The pilot is typically a small customer with very stable needs. This will not cost too much, will not raise too many alarm bells with the big boys and will nicely prove the concept. The glossiest brochures and the fanciest movies or presentations will not beat the convincing power of the real thing swimming right before your nose.
Besides, no one wants to be first.
So, now there is a small vessel plying the waters of the Caribbean delivering small amounts of LNG to a stable customer such as a CCGT. Hardly exciting. Others always want to imitate when something obviously works. And they also want it bigger, better, more flexible, you name it. It’s like the spark that made amino acids to recombine and kick-started life on the planet. Its the genesis of a new LNG world.
Once there are a number of similar “milk runs” something nice happens. As all of them are in close proximity and the different bits and pieces of the (not yet existing) system are similar, cooperation starts to make sense. The different fields of the steel pan all produce slightly different sounds. So will the different islands of the Caribbean all have slightly different consumption profiles and needs. That means something that loosely works together springs into place.
On the supply side, there will be small and mid-scale liquefaction terminals in the US, Mexico, Colombia, possibly even Venezuela. Trinidad and the large GOM terminals will start developing the capability to serve those markets. And there will be bulk breaking of large cargos from Africa and the Middle East.
Transport will not only be conducted with small vessels but also with LNG barges which work like packets of LNG that can be pushed and towed where you need them. They will double function as transport and storage medium. If those barges are standardized in size they can be filled with LNG and laid up for short-term storage. The LNG still remains transportable as it’s still not in the shore-based tank. If it’s needed somewhere else it can be brought there with little notice and effort and cost.

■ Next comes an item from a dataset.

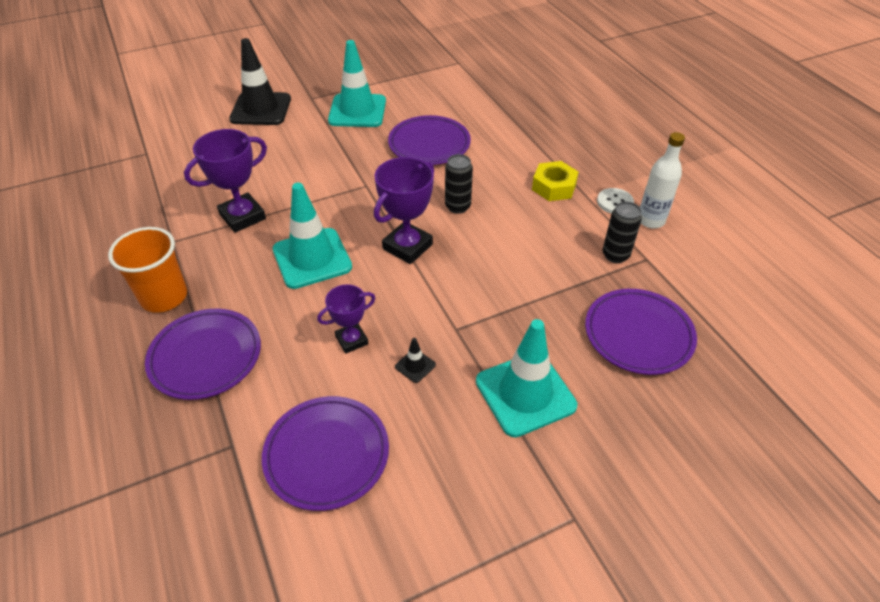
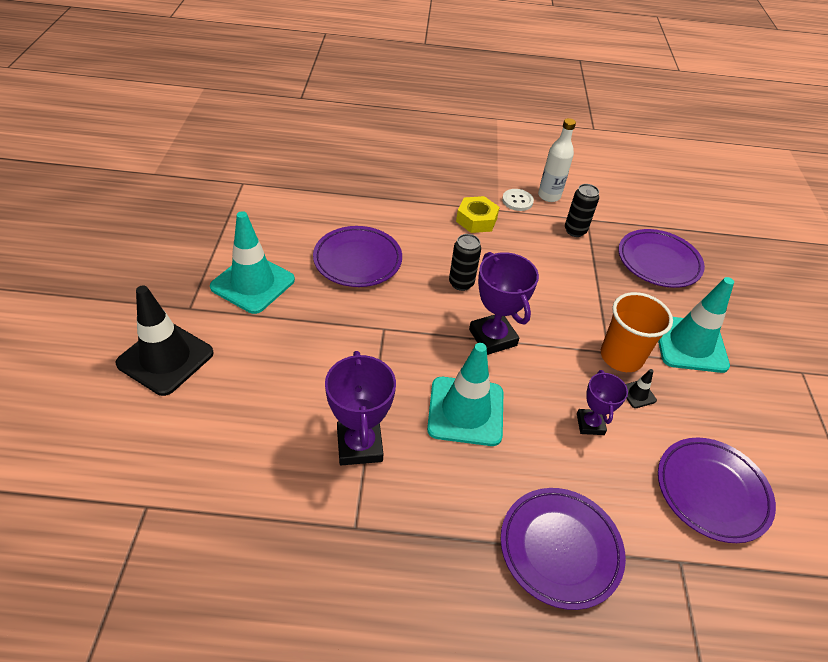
camera: 65 degrees left, 0 degrees up
(164, 297) = (448, 563): orange cup -> orange cup (621, 356)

The whole disorganized system will function not unlike the data packets internet protocols are sending around. It’s a bit like a network, or a mesh of LNG supply points, flexible LNG storage and transport and of course at the end the reception points which can be shore-based installations or also barges with power generational capabilities on top.
There is no limit to what can be done in time but someone needs to do the first step. The internet started out as a very few interconnected computers as well. Time and innovation brought about the incredibly big and complex internet we know today. It was a long and chaotic development, not a big bang. Not even a straight line. And very little planning.
Oh, did I forget? In a previous post, I have not left a good hair on US shale gas as LNG export ambitions. With this little exception. US shale gas could allow the Caribbean to break its addiction to dirty oil. The world would get one of its pearls to shine again. But as usual, the path is a stony one.
This could work for many regions. The Caribbean makes a nice start.